# Special Duck Call



## Robert A. (Jan 8, 2009)

This is Cotton wood burl, White tail antler lip rest, brass inlay, Brass THO Band, Camel Bone caped Barrel behind the band & stuffed with an African Black Wood insert and caped again with Camel Bone topped of with a CA finish.


----------



## rkent (Mar 4, 2010)

Special is right. Fantastic looking call.


----------



## bill (May 21, 2004)

Very nice


----------



## lady linda (Nov 25, 2008)

That is really nice !


----------



## Tortuga (May 21, 2004)

"Special" , my arse !!! That's just what is expected of you now, Robert..

And to think....a couple of years ago you didn't even know that ducks quacked.

Kidding aside, Mate...that one is almost too beautiful to use....:cheers:


----------



## EndTuition (May 24, 2004)

So, when are you going to get serious about call making and kick it up a notch or two ?


----------



## Tortuga (May 21, 2004)

Jawing about Robert's 'learning' experience..I did a little nosing around. Think this wuz about his 'downfall' into duck calls..LOL..

*YOU'VE COME A LONG WAY, BABY !!!!!!*....:biggrin::biggrin:

http://2coolfishing.com/ttmbforum/showthread.php?t=193674


----------



## Robert A. (Jan 8, 2009)

Oh man that brings back a few memories!! I still have the Kingwood insert.. LOL

You guys have always been kind to me!! Richard, I can not thank you enough for showing me the way!!


----------



## WildThings (Jan 2, 2007)

I saw this on THO and couldn't think of anything to reply but OMG, AWESOME, SAWEET, INCREDIBLE etc etc. so I didn't reply cuz those don't explain that call.

So I'm not going to say anything here either!!

2cool

WT


----------



## bill (May 21, 2004)

Robert A. said:


> Oh man that brings back a few memories!! I still have the Kingwood insert.. LOL
> 
> You guys have always been kind to me!! Richard, I can not thank you enough for showing me the way!!

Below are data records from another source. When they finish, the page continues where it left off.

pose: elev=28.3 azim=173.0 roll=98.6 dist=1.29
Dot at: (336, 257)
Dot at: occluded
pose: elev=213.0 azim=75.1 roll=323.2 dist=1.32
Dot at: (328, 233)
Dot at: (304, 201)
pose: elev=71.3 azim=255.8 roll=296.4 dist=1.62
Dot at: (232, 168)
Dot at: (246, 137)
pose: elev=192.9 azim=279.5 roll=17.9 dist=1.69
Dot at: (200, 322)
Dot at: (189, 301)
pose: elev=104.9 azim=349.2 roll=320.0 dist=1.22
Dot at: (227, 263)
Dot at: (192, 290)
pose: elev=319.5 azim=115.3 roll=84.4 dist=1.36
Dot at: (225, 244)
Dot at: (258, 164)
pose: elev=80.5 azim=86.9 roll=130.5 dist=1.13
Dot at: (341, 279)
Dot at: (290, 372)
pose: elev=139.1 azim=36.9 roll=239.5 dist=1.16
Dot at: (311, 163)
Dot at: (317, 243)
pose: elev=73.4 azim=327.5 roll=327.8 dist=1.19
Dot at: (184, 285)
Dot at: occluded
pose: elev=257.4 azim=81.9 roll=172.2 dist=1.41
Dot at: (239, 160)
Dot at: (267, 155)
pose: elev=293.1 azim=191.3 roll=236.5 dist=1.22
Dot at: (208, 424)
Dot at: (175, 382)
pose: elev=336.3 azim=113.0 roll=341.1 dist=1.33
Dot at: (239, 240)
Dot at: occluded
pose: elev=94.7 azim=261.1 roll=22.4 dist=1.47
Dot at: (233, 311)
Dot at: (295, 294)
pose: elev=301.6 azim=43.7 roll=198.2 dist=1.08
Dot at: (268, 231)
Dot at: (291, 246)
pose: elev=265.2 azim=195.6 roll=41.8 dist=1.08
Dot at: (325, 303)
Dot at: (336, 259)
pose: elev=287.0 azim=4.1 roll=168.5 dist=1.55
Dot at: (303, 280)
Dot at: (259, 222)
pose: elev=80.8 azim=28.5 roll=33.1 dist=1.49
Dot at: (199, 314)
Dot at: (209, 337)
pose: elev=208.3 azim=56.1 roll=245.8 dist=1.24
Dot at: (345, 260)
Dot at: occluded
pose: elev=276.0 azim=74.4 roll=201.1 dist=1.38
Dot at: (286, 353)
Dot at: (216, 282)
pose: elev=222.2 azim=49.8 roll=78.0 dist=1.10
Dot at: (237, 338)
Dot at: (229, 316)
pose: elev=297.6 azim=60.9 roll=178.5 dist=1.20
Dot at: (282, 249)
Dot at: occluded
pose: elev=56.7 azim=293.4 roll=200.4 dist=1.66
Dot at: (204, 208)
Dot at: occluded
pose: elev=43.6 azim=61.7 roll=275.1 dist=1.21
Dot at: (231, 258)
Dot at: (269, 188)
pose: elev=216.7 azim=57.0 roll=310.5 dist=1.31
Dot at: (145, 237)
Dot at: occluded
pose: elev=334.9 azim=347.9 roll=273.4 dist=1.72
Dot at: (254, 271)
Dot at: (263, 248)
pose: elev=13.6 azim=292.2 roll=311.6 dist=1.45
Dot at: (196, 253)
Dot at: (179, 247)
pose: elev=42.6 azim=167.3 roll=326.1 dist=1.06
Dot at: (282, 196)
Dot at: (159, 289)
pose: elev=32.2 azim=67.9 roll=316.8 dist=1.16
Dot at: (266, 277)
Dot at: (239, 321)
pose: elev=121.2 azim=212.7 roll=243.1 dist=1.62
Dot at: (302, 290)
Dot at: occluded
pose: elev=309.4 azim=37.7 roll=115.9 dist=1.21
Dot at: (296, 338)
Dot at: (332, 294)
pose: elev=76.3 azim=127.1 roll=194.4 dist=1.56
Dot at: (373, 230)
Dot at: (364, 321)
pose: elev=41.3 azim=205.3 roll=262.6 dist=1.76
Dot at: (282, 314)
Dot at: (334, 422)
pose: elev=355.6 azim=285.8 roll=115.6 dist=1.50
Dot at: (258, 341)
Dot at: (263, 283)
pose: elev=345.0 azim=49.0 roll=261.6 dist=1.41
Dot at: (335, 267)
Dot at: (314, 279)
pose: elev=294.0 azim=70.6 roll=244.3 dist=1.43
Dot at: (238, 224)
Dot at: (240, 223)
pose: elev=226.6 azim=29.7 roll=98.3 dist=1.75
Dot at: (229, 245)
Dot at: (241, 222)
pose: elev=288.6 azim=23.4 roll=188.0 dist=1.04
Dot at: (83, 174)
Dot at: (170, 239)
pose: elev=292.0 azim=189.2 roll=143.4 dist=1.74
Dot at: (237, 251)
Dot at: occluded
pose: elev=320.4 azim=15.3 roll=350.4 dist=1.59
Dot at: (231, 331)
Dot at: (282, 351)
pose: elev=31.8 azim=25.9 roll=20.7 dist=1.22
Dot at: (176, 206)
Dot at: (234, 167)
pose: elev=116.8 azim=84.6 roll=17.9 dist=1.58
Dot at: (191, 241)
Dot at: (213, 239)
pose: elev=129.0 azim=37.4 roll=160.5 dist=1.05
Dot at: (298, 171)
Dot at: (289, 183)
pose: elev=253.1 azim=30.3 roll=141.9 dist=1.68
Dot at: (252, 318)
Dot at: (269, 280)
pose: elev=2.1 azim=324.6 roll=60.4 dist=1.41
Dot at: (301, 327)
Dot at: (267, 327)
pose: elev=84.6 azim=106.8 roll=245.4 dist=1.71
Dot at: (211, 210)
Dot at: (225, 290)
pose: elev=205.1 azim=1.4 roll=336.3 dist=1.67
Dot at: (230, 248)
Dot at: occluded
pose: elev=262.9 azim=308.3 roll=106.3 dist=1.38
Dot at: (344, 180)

you did it, improved on your design, started using select pieces of wood and mixing materials and your fit/finish are perfect

you went from making a duck call to art in my eyes


----------



## EndTuition (May 24, 2004)

Robert picked up all I had to offer, dang quick I might add, then just kept on going! I beleive the grasshopper has become the master, and I'm just glad to know I'll be able to tell folks "Heck, I knew Robert A. before he was a call making legend".


----------



## Robert A. (Jan 8, 2009)

To Funny my friend!! I could imagine what you thought of this guy showing up at your place pencil and paper in hand!! Been hooked ever since!!


----------



## wtc3 (Aug 16, 2005)

I've typed up several replies but they all seemed inadequate so I erased them lol. I just don't know of anything else to say except, "Beautiful call"! 

You're knockin' 'em out of the park my friend!! Now I need to see about ordering a couple more calls but I'll call you next week about that lol.


----------



## Slip (Jul 25, 2006)

Absolutely love that wood withthe antler, butthat grain POPS! Great shape and finish. Can't believe the improvements since The Post Jim put up here. WOW!


----------



## A Salt Weapon (Jan 23, 2006)

Those are spectacular! So very classy! Nice work.


----------



## quackattack (Jul 4, 2011)

wow. i wish i could turn out some finished products like that. thats awesome.


----------